Ofwat wants to lower utilities’ debt. It is pushing them to reduce gearing — a measure of debt to assets — from a sector average of around 68 per cent to 55 per cent by April 2025. 

Peter Hope, head of regulatory finance at Oxera Consulting, said water companies will need to change how they run their finances in the next few years, given the step change in investment that is expected. “In broad terms, the industry will have to go from a situation of not having retained any earnings since privatisation, to having to retain for the next 25 years almost all of the earnings.” 

In addition they will have to inject £5bn equity by 2030, and £8bn in the five-year period following, according to his calculations based on the 55 per cent gearing ratio assumed in Ofwat’s modelling. “Even this does not take into account the need for future increases to replace aged assets and deal with resilience and climate change,” he added.

Northumbrian Water, Yorkshire Water, Thames Water and Southern Water declined to comment. Dŵr Cymru, South East Water, SES Water, United Utilities, Affinity Water, Anglian Water, Bristol Water, Portsmouth Water, Severn Trent, South Staffordshire, Sutton & East Surrey Water and Wessex Water did not reply to requests for comment.

Water UK, which represents the industry, said investors have pledged to inject £6.5bn in new equity as well as raising debt as part of their £96bn investment plan by 2030. Investors’ willingness to finance the plan relies on a decent regulatory settlement, it added.

Ultimately, costs are paid for by customers through bills and companies have asked for these to be increased by as much as 70 per cent by 2030.

An additional issue for investors is that rules introduced by Ofwat in March last year restrain dividend payouts if they put companies’ financial resilience at risk or if they underperform on social or environmental metrics.

The restrictions to dividends are an obstacle to investors, whose primary duty is to satisfy their shareholders, some of which are pension funds with thousands of retirees depending on the income.

The water companies tend to have corporate structures with multiple layers, many of which exist to raise finance. Ofwat only regulates the operating company and counts all payments out of that as dividends, even though investors argue that these are often used to service debt at the other entities rather than to directly enrich shareholders.

Leaver said: “In the absence of dividends, which are often used to service the debt at the holding companies, the financial companies will go bust pretty quickly.”

The FT’s research is based on data provided by Ofwat, inflated to 2023 prices using the financial year average CPIH.

The regulator does not adjust dividend figures for the 32-year period for inflation, giving it a nominal cumulative total for the period of £52bn.

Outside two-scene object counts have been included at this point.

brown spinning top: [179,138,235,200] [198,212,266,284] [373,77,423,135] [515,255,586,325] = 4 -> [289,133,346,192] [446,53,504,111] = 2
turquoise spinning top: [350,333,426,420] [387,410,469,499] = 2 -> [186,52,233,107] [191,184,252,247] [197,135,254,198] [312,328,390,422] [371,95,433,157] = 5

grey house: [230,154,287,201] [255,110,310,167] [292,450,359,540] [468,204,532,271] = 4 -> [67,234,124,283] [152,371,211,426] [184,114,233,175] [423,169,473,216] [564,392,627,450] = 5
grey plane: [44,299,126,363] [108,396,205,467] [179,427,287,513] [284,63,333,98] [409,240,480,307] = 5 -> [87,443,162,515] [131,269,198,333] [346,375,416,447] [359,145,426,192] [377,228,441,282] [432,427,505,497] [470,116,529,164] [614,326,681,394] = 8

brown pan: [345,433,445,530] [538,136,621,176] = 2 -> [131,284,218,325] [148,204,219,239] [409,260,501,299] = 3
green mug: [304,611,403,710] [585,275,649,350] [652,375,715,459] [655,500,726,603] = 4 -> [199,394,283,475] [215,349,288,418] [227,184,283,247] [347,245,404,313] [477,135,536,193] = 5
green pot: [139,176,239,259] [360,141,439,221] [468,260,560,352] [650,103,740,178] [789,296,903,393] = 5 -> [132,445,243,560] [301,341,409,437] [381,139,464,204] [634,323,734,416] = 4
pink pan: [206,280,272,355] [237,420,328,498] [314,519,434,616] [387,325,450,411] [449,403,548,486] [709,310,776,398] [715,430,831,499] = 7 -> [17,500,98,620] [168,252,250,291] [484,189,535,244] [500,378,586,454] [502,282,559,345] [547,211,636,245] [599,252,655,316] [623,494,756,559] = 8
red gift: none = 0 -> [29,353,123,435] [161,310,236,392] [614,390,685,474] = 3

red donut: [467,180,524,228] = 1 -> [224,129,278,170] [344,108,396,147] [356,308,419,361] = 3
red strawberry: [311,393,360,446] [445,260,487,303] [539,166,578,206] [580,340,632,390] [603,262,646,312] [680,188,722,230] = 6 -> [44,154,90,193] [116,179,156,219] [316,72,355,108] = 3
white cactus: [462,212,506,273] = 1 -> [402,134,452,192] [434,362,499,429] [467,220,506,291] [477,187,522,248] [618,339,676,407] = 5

The prospect that Thames Water may face temporary renationalisation has put the utilities in the public and political spotlight.

All 16 companies have been criticised for service failures, including tipping unknown quantities of sewage into waterways, high leakage rates or water outages. The Environment Agency is conducting its largest ever criminal investigation into potential widespread non-compliance by water and sewerage companies at more than 2,200 sewage treatment works, while Ofwat is also running its own investigation into the issue.

“The government needs someone to come in and be prepared to put some money in,” said one water company investor. “But it’s not an attractive environment at the moment . . . there’s every risk that you’ll lose your shirt.”